Leveraging Pre-trained Models for Robust Federated Learning for Kidney Stone Type Recognition

TL;DR

This research suggests a strong FL framework to improve kidney stone diagnosis and highlights the potential of merging pre-trained models with FL to address privacy and performance concerns in medical diagnostics, and guarantees improved patient care and enhanced trust in FL-based medical systems.

Abstract

Deep learning developments have improved medical imaging diagnoses dramatically, increasing accuracy in several domains. Nonetheless, obstacles continue to exist because of the requirement for huge datasets and legal limitations on data exchange. A solution is provided by Federated Learning (FL), which permits decentralized model training while maintaining data privacy. However, FL models are susceptible to data corruption, which may result in performance degradation. Using pre-trained models, this research suggests a strong FL framework to improve kidney stone diagnosis. Two different kidney stone datasets, each with six different categories of images, are used in our experimental setting. Our method involves two stages: Learning Parameter Optimization (LPO) and Federated Robustness Validation (FRV). We achieved a peak accuracy of 84.1% with seven epochs and 10 rounds during LPO stage, and 77.2% during FRV stage, showing enhanced diagnostic accuracy and robustness against image corruption. This highlights the potential of merging pre-trained models with FL to address privacy and performance concerns in medical diagnostics, and guarantees improved patient care and enhanced trust in FL-based medical systems.

» Record excerpts
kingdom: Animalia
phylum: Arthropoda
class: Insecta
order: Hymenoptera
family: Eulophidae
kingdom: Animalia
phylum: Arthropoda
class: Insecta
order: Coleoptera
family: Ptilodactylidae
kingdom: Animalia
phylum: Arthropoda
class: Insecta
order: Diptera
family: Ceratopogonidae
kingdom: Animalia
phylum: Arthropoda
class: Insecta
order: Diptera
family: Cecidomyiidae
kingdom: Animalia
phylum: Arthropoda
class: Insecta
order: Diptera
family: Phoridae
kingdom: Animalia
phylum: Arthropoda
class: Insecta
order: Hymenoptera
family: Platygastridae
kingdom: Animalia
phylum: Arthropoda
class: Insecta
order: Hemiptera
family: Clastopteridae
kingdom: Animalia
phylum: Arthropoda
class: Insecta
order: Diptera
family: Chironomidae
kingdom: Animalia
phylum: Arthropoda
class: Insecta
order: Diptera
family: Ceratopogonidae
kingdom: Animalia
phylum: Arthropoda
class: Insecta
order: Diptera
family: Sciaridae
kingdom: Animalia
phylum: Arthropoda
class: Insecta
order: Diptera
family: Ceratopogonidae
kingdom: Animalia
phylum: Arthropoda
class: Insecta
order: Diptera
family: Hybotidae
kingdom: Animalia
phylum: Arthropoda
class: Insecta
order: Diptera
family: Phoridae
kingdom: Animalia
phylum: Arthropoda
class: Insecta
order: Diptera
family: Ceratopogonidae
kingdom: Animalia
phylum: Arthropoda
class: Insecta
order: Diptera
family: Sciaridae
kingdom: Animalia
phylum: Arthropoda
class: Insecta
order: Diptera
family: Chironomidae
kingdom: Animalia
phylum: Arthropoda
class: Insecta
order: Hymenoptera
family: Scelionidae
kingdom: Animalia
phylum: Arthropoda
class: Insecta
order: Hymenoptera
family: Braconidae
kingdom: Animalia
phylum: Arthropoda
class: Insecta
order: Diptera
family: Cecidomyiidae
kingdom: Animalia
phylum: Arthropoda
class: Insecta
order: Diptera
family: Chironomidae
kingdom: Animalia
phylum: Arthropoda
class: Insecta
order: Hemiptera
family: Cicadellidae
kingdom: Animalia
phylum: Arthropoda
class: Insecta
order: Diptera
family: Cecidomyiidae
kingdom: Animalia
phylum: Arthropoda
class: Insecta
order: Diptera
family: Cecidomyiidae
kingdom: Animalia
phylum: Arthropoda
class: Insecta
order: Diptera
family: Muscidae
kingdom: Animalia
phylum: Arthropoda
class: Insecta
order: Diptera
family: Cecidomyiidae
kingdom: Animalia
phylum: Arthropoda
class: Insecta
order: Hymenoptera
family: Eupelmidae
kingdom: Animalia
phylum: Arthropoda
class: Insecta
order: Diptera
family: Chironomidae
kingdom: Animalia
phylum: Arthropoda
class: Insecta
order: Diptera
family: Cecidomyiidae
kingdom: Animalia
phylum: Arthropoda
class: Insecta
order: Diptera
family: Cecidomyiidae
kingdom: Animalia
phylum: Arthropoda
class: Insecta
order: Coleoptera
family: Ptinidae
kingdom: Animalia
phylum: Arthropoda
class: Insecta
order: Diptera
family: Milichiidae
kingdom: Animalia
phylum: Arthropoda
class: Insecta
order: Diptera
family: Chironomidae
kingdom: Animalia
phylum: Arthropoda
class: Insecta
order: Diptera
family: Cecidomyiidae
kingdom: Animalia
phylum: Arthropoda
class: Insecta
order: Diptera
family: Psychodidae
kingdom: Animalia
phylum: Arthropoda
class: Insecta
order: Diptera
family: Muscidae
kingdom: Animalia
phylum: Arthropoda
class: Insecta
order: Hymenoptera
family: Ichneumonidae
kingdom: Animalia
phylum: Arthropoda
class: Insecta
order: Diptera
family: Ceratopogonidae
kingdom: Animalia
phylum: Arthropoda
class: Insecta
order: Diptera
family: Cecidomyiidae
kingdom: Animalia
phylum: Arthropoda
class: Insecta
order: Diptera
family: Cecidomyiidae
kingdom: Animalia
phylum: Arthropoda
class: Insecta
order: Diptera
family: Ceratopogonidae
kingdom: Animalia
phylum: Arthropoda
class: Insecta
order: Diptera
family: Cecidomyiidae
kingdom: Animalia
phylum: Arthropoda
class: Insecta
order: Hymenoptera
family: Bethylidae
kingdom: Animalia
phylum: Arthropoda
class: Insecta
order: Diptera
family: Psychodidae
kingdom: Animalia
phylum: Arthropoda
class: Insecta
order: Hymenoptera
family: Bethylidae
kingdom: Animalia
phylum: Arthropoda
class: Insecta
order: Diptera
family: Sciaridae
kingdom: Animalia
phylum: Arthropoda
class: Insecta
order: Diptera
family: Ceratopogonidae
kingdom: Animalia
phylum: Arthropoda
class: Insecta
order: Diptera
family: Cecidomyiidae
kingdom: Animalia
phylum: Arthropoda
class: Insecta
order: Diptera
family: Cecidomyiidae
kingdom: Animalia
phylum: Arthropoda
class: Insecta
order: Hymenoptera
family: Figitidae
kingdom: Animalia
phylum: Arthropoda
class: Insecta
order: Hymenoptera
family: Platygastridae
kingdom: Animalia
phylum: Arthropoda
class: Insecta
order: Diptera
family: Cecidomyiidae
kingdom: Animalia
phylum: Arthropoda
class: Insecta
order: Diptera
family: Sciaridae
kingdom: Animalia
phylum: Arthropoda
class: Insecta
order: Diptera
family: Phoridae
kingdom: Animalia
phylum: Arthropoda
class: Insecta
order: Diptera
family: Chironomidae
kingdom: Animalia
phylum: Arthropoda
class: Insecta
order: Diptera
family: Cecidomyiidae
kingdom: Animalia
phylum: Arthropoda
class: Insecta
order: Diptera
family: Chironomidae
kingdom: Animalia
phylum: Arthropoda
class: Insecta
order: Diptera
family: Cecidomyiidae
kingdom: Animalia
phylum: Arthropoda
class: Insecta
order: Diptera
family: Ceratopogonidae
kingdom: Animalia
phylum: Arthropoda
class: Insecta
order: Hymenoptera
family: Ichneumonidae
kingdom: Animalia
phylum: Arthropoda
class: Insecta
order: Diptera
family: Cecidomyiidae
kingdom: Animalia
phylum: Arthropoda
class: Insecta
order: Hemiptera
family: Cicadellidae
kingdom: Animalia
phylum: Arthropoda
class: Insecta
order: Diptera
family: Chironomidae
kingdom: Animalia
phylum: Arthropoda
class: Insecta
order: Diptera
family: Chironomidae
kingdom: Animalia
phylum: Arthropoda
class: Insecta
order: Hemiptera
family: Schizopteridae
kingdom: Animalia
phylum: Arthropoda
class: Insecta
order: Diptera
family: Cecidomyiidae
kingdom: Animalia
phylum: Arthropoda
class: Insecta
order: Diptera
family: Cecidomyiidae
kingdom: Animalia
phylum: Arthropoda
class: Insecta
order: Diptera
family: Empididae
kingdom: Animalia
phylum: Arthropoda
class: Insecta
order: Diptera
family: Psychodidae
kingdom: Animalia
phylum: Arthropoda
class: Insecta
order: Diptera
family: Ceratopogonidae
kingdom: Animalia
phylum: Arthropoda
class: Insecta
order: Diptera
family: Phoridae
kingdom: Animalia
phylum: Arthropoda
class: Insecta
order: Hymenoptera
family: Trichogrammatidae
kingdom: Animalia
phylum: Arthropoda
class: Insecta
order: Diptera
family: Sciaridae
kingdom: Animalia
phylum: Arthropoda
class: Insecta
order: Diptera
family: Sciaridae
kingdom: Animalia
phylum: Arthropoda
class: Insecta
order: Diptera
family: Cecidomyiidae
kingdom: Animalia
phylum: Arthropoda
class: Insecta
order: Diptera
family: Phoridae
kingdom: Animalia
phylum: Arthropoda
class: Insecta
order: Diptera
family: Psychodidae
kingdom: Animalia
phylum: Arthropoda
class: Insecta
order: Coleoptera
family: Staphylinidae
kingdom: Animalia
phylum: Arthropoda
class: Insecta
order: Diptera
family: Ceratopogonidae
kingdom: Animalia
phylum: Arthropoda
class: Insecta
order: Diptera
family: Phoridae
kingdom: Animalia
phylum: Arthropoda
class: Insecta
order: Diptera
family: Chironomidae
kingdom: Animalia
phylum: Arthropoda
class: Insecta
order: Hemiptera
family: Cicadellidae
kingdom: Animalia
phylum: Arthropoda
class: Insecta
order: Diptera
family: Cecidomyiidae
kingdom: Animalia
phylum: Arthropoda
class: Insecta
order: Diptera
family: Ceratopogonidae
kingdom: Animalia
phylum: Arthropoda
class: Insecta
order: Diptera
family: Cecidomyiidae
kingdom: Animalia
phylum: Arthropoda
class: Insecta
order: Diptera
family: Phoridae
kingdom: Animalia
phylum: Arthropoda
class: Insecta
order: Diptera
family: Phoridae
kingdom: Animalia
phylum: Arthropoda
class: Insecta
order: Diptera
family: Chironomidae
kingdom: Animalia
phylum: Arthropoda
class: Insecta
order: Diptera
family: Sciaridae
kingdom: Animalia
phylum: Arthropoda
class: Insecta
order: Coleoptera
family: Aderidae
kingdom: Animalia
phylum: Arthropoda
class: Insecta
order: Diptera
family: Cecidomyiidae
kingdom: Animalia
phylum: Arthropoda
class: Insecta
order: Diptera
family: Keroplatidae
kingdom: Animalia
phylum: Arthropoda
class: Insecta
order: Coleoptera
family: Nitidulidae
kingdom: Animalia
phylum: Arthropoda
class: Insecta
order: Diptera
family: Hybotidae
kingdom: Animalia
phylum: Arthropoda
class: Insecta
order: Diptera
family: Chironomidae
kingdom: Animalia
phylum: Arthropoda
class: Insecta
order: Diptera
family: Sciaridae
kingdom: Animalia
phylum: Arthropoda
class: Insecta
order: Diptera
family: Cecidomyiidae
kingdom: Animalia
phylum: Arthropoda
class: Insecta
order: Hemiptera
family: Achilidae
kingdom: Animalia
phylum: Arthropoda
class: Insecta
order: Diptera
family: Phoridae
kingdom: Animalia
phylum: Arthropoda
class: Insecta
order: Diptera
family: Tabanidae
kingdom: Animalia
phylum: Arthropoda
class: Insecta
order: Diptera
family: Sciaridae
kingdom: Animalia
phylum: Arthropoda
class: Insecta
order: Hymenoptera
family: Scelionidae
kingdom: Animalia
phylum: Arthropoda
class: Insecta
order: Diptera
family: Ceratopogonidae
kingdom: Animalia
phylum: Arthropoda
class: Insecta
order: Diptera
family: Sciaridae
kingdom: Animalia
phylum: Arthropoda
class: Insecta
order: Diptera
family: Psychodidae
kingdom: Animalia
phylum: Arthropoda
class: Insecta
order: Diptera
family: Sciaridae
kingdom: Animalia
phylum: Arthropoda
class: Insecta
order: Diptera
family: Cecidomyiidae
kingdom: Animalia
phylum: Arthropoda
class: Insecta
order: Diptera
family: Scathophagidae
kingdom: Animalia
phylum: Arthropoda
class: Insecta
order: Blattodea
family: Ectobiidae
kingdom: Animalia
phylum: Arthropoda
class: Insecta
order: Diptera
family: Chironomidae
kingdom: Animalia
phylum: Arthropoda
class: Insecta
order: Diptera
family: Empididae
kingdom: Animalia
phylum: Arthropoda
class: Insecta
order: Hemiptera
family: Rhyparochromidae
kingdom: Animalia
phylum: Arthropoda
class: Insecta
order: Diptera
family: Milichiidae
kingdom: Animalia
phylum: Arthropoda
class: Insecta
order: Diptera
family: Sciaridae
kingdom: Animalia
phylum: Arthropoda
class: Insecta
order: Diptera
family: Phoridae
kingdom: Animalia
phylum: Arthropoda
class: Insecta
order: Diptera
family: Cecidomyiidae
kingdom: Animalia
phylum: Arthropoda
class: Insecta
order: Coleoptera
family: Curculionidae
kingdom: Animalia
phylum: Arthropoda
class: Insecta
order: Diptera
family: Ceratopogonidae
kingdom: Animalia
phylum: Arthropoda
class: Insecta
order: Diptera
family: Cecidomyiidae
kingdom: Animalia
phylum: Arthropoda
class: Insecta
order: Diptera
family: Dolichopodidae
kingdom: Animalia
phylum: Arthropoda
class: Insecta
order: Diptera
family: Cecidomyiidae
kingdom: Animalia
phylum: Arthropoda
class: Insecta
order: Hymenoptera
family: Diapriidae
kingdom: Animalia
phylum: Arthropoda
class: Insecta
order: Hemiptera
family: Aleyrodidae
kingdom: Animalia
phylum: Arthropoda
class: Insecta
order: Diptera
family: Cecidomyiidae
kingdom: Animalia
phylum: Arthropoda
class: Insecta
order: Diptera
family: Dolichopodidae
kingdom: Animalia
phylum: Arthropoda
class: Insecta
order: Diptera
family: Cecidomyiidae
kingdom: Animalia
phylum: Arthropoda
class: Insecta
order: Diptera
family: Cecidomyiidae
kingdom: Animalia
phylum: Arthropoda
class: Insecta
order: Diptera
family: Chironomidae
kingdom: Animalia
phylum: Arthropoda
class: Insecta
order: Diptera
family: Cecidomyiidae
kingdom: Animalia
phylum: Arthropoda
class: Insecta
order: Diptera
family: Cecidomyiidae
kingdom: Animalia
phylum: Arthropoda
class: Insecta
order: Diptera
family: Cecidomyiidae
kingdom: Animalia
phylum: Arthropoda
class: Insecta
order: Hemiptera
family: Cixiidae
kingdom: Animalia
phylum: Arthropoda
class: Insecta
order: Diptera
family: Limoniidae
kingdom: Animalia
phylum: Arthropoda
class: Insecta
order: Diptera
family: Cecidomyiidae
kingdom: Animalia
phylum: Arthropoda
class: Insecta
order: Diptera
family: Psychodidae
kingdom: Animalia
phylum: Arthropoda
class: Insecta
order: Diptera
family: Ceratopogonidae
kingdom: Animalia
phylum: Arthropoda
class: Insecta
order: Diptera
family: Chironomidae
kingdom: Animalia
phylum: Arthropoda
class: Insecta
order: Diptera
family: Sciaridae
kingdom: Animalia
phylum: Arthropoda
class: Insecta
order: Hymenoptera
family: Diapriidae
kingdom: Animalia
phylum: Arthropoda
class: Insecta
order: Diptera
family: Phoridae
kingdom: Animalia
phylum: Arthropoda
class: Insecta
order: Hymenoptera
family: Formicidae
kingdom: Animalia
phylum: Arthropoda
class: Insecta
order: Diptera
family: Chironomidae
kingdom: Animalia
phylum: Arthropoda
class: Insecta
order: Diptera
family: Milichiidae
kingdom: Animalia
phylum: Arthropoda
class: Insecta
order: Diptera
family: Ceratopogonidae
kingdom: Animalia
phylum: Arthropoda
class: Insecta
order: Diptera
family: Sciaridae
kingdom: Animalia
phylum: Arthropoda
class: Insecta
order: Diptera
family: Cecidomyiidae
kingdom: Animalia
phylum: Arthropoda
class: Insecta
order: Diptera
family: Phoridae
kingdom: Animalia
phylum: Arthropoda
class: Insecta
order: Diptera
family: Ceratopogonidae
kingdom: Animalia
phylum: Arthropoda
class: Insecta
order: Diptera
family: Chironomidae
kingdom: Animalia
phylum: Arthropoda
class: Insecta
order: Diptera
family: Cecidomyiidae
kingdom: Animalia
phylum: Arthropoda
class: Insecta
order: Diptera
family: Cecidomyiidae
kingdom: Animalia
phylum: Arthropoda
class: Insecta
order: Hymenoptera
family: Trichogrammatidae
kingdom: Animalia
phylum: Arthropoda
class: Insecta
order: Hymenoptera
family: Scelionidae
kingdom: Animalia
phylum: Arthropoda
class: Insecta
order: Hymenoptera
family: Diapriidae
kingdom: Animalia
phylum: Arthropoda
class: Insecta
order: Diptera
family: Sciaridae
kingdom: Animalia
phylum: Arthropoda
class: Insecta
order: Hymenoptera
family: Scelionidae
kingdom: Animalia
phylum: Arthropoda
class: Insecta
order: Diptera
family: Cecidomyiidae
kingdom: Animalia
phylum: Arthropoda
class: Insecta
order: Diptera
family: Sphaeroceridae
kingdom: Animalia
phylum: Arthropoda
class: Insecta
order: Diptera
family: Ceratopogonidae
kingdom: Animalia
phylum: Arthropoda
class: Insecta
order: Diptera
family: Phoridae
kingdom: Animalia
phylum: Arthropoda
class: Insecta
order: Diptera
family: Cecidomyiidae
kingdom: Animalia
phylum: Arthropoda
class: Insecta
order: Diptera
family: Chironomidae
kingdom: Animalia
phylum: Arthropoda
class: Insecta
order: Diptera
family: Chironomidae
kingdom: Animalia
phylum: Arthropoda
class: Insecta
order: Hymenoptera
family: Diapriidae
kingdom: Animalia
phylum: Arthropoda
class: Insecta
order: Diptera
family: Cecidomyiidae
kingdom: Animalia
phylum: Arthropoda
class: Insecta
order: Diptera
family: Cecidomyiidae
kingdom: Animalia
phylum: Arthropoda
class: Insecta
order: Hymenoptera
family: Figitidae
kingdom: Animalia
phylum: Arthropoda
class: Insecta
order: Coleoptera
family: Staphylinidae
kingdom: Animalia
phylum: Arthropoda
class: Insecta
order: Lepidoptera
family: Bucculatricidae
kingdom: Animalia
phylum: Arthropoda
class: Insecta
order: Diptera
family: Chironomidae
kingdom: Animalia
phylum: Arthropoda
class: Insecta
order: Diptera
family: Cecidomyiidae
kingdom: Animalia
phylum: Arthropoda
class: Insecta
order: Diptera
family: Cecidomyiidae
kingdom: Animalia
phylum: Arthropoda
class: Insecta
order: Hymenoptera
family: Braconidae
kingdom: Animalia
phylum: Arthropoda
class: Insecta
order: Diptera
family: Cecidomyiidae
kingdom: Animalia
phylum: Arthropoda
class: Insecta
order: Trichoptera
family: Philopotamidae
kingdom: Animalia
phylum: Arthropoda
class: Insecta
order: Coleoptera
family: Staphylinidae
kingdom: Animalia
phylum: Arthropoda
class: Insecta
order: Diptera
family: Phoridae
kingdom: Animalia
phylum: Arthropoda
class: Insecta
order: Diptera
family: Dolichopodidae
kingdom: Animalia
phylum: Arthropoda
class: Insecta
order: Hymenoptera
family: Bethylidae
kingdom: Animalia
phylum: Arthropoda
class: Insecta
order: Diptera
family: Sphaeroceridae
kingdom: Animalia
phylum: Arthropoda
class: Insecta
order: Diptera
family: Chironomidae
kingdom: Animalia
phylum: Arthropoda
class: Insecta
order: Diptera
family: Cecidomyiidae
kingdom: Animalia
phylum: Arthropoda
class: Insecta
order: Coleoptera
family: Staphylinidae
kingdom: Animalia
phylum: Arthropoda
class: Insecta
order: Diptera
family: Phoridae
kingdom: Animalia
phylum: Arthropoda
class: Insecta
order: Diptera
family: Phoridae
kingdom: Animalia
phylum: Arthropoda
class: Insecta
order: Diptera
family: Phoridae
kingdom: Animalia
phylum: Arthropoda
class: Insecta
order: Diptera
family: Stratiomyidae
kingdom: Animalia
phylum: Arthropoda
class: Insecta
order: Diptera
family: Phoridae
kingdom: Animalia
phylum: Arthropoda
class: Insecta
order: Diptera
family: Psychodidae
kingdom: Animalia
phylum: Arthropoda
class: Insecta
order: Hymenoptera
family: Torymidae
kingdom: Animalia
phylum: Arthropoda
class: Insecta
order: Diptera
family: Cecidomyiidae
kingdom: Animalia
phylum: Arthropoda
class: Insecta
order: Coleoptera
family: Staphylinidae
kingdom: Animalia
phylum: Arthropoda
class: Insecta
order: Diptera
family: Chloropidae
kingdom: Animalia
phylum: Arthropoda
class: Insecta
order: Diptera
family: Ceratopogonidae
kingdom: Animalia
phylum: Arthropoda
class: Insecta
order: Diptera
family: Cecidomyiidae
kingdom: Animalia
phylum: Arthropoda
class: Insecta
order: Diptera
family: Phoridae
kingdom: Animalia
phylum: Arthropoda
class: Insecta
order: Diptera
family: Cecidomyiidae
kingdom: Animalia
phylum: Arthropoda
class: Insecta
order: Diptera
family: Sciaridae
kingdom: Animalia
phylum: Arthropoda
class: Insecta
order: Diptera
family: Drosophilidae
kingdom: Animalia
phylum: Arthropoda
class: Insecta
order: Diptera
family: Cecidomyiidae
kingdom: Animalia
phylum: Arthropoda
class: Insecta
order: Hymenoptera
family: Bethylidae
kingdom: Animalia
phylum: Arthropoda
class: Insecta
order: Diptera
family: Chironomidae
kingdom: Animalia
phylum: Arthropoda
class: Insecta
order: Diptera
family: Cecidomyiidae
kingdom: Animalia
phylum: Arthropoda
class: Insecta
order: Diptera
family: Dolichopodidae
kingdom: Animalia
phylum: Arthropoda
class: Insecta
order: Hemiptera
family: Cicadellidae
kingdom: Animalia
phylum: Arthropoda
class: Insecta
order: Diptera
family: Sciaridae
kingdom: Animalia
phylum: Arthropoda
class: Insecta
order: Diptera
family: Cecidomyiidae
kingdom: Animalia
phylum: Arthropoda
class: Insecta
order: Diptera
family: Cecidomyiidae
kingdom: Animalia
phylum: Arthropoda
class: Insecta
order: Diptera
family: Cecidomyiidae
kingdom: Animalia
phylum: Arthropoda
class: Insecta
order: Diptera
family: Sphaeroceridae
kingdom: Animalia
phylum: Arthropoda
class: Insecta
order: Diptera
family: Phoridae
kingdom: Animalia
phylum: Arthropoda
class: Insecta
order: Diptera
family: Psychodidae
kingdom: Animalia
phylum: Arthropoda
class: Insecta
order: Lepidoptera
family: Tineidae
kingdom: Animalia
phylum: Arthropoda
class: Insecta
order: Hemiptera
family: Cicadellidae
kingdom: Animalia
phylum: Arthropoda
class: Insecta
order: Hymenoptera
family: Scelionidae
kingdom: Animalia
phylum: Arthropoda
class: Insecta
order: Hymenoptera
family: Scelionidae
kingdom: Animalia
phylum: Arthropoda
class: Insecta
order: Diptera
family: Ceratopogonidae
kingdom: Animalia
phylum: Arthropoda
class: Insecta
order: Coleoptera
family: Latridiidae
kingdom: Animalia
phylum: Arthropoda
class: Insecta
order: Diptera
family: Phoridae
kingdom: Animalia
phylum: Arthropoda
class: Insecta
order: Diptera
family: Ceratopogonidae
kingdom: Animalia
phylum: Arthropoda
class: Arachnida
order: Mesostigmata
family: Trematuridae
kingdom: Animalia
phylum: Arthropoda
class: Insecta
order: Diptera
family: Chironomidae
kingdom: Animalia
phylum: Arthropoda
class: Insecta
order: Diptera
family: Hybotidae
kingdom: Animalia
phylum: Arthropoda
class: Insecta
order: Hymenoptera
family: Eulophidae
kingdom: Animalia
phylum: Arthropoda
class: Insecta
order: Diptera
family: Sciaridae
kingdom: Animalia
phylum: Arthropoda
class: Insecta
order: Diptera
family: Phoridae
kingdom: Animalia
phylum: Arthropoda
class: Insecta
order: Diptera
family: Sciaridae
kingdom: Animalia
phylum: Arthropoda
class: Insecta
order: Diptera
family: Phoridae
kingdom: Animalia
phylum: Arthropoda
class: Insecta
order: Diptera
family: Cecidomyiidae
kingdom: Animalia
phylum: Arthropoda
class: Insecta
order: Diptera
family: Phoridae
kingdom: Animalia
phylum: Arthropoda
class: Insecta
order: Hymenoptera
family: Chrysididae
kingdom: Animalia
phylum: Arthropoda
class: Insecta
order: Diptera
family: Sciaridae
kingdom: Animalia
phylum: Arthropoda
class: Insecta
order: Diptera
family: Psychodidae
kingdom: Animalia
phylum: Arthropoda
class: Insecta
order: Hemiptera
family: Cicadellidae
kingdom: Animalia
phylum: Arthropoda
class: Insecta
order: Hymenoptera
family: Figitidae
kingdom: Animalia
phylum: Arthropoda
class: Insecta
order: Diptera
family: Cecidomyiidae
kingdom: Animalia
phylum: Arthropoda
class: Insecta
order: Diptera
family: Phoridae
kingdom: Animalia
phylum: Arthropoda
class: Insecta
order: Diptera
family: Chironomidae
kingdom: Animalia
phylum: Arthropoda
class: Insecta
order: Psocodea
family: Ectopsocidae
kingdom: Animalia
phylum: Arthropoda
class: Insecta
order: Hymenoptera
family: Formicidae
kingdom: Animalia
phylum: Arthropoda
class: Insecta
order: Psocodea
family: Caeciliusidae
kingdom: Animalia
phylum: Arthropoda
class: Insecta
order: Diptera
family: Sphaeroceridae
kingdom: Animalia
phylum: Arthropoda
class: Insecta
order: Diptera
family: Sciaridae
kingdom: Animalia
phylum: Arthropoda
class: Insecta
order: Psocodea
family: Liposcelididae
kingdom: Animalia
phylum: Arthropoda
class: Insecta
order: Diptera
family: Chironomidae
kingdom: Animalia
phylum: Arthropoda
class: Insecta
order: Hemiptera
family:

» Exercise instructions
According to the text on kidney stone type recognition, what peak accuracy did the method reach during the Federated Robustness Validation stage?

» Written response
77.2%